"""
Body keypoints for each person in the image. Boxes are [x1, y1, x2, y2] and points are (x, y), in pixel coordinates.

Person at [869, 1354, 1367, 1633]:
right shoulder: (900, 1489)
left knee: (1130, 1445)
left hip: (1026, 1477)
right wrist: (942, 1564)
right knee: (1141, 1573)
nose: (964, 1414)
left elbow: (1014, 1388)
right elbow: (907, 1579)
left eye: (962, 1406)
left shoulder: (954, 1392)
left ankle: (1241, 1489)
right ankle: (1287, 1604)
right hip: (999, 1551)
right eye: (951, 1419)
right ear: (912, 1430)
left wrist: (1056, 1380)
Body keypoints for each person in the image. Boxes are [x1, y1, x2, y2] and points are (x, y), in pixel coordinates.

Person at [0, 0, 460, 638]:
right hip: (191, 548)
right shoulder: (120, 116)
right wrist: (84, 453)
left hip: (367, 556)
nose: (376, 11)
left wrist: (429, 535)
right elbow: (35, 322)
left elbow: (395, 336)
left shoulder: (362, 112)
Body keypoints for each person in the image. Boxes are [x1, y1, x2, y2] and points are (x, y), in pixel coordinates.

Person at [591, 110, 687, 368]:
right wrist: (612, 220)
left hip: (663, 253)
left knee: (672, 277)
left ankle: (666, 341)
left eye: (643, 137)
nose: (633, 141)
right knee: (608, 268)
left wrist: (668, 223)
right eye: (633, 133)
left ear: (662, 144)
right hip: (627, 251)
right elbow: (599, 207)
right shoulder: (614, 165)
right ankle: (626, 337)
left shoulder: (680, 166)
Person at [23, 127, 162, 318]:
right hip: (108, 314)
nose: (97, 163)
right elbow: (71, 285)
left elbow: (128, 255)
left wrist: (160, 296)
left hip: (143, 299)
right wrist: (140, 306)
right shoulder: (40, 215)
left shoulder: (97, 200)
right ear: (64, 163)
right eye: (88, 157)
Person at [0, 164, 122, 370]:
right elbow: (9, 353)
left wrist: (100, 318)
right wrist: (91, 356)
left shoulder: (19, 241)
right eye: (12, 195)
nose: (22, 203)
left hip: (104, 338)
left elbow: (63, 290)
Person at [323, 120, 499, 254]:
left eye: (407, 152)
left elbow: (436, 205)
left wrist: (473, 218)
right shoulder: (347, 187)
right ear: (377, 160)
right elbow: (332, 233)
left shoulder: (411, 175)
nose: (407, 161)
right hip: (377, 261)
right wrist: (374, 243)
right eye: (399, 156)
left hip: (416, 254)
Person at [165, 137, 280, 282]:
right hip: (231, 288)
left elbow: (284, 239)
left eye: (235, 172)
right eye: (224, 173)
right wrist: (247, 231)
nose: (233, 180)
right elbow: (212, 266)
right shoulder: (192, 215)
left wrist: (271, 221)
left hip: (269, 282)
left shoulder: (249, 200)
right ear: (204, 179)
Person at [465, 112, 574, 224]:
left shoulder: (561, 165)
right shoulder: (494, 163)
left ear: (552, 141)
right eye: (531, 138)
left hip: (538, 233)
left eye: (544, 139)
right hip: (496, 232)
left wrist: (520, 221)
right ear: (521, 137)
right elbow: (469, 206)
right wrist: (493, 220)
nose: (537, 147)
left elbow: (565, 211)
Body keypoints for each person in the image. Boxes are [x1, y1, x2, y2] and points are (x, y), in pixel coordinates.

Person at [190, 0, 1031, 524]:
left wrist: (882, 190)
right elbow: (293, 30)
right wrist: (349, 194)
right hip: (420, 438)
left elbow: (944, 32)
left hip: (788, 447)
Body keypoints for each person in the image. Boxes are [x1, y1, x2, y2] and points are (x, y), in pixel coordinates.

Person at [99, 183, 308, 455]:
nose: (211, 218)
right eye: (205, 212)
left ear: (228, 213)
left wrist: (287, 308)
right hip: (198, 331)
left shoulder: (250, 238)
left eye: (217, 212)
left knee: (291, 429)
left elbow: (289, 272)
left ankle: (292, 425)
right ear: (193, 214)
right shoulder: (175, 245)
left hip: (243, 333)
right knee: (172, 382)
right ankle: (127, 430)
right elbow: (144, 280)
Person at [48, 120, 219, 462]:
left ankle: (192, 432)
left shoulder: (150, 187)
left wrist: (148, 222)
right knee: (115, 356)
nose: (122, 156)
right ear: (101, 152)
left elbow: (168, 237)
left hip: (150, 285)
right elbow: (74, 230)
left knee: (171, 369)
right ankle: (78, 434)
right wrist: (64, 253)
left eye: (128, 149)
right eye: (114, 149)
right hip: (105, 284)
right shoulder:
"""
#### [Aim of the exercise]
Copy exactly the opening line of the material, the line bearing "right wrist: (140, 306)", and every line between them. Include nothing else.

#### [Solution to this problem]
Body keypoints for each person in the image. Boxes are [x1, y1, x2, y2] and points are (x, y), in pixel coordinates.

Person at [869, 1354, 1367, 1633]:
right shoulder: (900, 1489)
left knee: (1130, 1445)
left hip: (1026, 1477)
right wrist: (942, 1564)
right knee: (1141, 1573)
nose: (964, 1414)
left elbow: (1014, 1388)
right elbow: (907, 1579)
left eye: (962, 1406)
left shoulder: (954, 1392)
left ankle: (1241, 1489)
right ankle: (1287, 1604)
right hip: (999, 1551)
right eye: (951, 1419)
right ear: (912, 1430)
left wrist: (1056, 1380)
Body keypoints for each person in the image. Boxes are [x1, y1, x2, y2] and points are (x, y), in pixel coordinates.

Person at [0, 0, 460, 638]:
right hip: (191, 548)
right shoulder: (120, 116)
right wrist: (84, 453)
left hip: (367, 556)
nose: (376, 11)
left wrist: (429, 535)
right elbow: (35, 322)
left elbow: (395, 336)
left shoulder: (362, 112)
Body keypoints for each person in the image. Boxes are [x1, y1, x2, y2] and points are (x, y), in pixel coordinates.

Person at [591, 110, 687, 368]:
right wrist: (612, 220)
left hip: (663, 253)
left knee: (672, 277)
left ankle: (666, 341)
left eye: (643, 137)
nose: (633, 141)
right knee: (608, 268)
left wrist: (668, 223)
right eye: (633, 133)
left ear: (662, 144)
right hip: (627, 251)
right elbow: (599, 207)
right shoulder: (614, 165)
right ankle: (626, 337)
left shoulder: (680, 166)
Person at [23, 127, 162, 318]:
right hip: (108, 314)
nose: (97, 163)
right elbow: (71, 285)
left elbow: (128, 255)
left wrist: (160, 296)
left hip: (143, 299)
right wrist: (140, 306)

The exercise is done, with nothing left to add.